§ **Exercise requirements**:
The complete listing should be restated word for word.

§ **Stored data**:
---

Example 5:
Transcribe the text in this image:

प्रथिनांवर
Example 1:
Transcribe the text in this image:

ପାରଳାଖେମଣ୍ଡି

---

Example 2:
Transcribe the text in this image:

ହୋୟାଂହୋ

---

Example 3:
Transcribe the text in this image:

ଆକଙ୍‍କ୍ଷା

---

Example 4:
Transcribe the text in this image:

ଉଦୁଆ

§ **Output below**:
---

Example 5:
Transcribe the text in this image:

प्रथिनांवर
Example 1:
Transcribe the text in this image:

ପାରଳାଖେମଣ୍ଡି

---

Example 2:
Transcribe the text in this image:

ହୋୟାଂହୋ

---

Example 3:
Transcribe the text in this image:

ଆକଙ୍‍କ୍ଷା

---

Example 4:
Transcribe the text in this image:

ଉଦୁଆ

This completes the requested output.